The most plausible resolution to me right now seems to be a convergence on testosterone standards (in some sports) under which both trans- and cis- women can compete fairly, while excluding most cis-men, doping (cheating) athletes and athletes with rare medical conditions that might give them an unfair advantage. The widespread availability of hormone treatments also means any excessive innate biochemical advantage can be treated and reversed, if desired. Such tests would be simple for professional sports to apply, while amateur sports (where widespread blood testing might be infeasible) could continue to rely on gender as a low-cost proxy.

Gender rules

Once we accept the proposition that ‘gender is real’, we can subject it to serious criticism and debate. Many people - both cis and trans - are at ease with their gender roles; others think gender hierarchies should be deconstructed and rebuilt in more fluid or egalitarian ways; others are simply gender abolitionists, believing that all social norms, rules and behaviours based on stereotyped characteristics should be abolished entirely. All of these arguments and propositions are prima facie valid, because social structures can be remade by social beings however we’re able. Sex essentialists would take all these options from us, because they reduce behaviour to fixed biological traits that cannot be changed.

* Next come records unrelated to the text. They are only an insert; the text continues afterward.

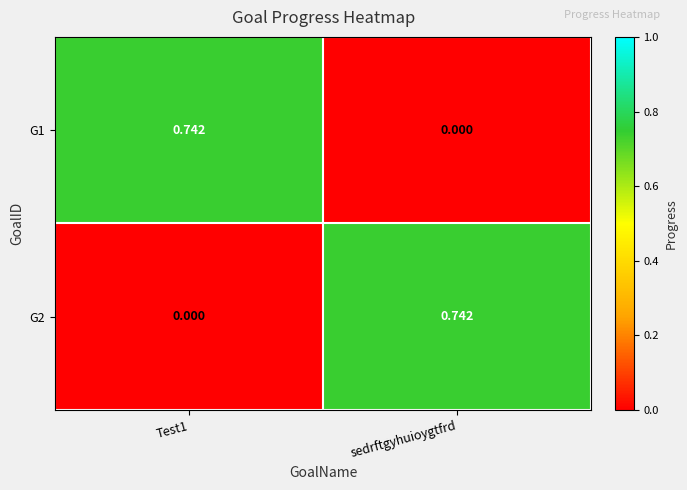

At which label does G1 reach its minimum?

sedrftgyhuioygtfrd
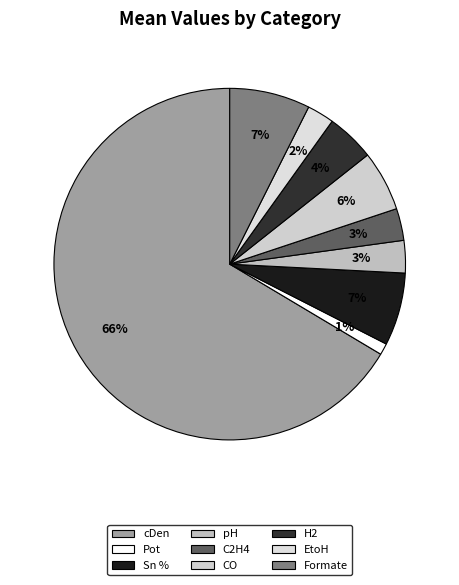

To the nearest percent, what percentage of the pie is cDen?

66%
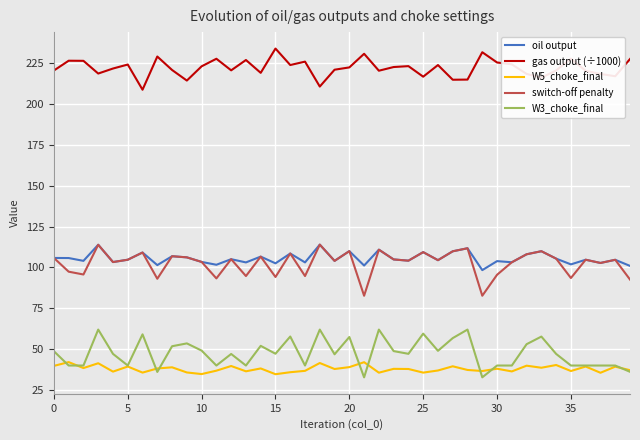

Which series has the largest total across all categories?

gas output (÷1000)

Nowhere is the debate between sex essentialists and gender realists less productive than when it comes to ‘women’s spaces’ such as bathrooms, refuges and prisons. The radical argument that everyone with a penis poses a threat to everyone with a vagina at all times makes sense within the gender critical framework, but appears puritanical and impractical as a guide to public policy to most people. On the other hand, gender realists argue that violence against women is a product of patriarchy - toxic socialisation which causes male-identified individuals to feel entitled to have access to or control women’s bodies. Whenever people in womens’ spaces - either cis or trans - are identified as predators then those individuals should be treated as the criminals they are, and sanctioned on the basis of their behaviour, not their identity or gender performance.

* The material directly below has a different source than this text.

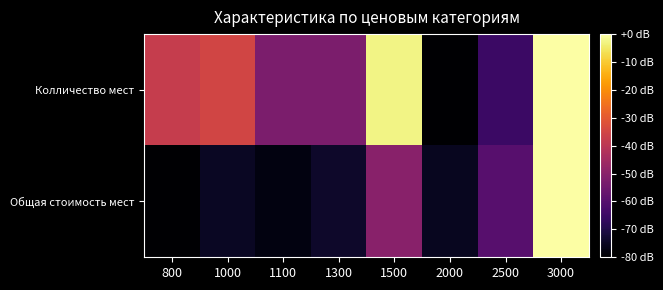

List the series in order of their overall mean, lowest first.

Общая стоимость мест, Колличество мест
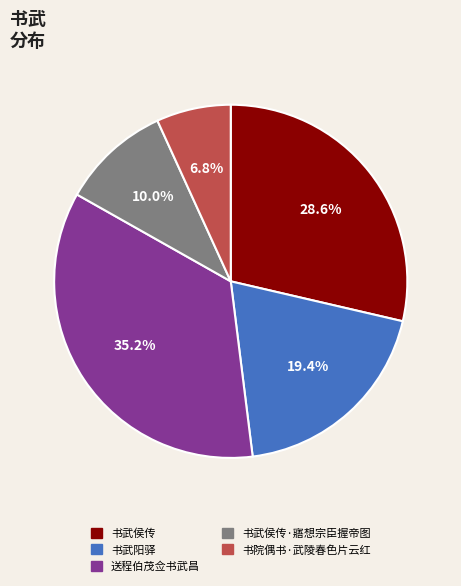

Does any single category account for the majority?

No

These are sometimes difficult questions. But when lay people appear uncertain or uncomfortable about these issues, and become susceptible to gender critical propaganda, it’s likely not because their instinctive beliefs about sex and gender are being called into question. It’s because they don’t know - and likely have never even thought before - about how those beliefs should apply in particular edge cases. That’s totally normal. But the propagandandist exploits that ambiguity and uncertainty to drive a wedge between people and their beliefs, whereas the activist is there to help and guide the public through unfamiliar terrain.